Certainly the most distinguished and sought-out set studio in Prague, Barrandov Studio was founded in 1921. It focuses on various facilities and areas of expertise, having produced or taken part in a total of at least 2500 movies. While some of these films were international, the rest were all local. Both types gained quite a bit of fame, making Barrandov Studio the biggest film studio in Prague, and one of the largest in the country itself.
According to the information provided by those who have entered the studio, there are almost 260,000 props, at least 9000 wigs and other accessories that could be required during the shooting of films. While some may not understand the importance of the preservation of these, others are delighted about finding them. Some of these articles depict prehistoric times, which naturally makes the Barrandov Studio a heaven for people who dig history and how life was during earlier periods.

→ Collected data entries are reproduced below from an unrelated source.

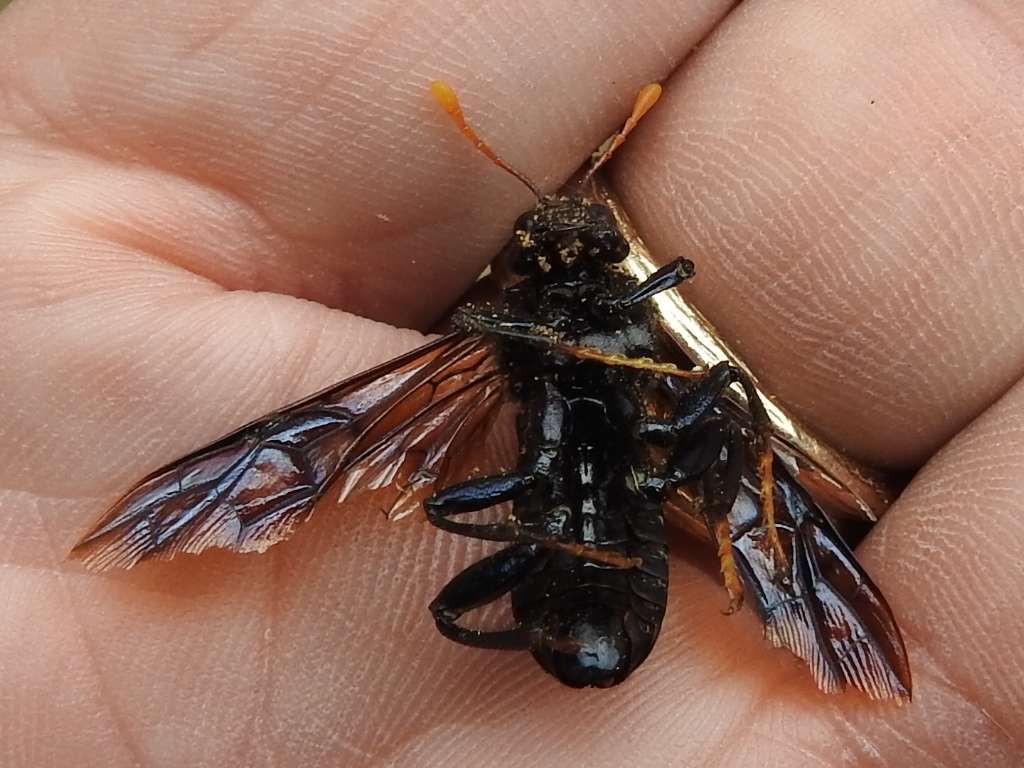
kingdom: Animalia
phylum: Arthropoda
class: Insecta
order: Hymenoptera
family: Cimbicidae
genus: Cimbex
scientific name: Cimbex americana
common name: Elm sawfly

Movie enthusiasts often visit the Barrandov Studio, especially young filmmakers or filmmakers in the making. It comes as no shock, watching them horde around the area, as this studio has produced tens of international films that have gone on to win several awards. Some of the biggest wins among these awards were probably the Oscars. A few of the famous movies that have won big and were produced by the Barrandov Studio are: “Mission: Impossible”, “A Knight’s Tale”, “The Bourne Identity”, “Tristan and Isolde”, “Babylon A.D.” and much more.
One of the well-known, tycoon families of Prague in the early 1900s, the Havells, were the founders of the Barrandov Studio. Initially, one of the brothers meant for the studio to be a single, most bling-bling residential complex. However, the other Havell brother interceded, putting stress on wanting to include a studio in the engineered plan of the structure.
An interesting thing, the World War II brought in remarkable additions to the Barrandov Studio. Supposedly, the Nazis wanted three interlocking stages to be included into this edifice. Somewhere during 1934-1935, the first ever Czech film was shot in the studio. By the 1970s, this studio had a lot happening for them, albeit on a national level. However, just a decade later, foreigner movie-makers started approaching the Barrandov Studio, helping it rise to the heights at which it is today.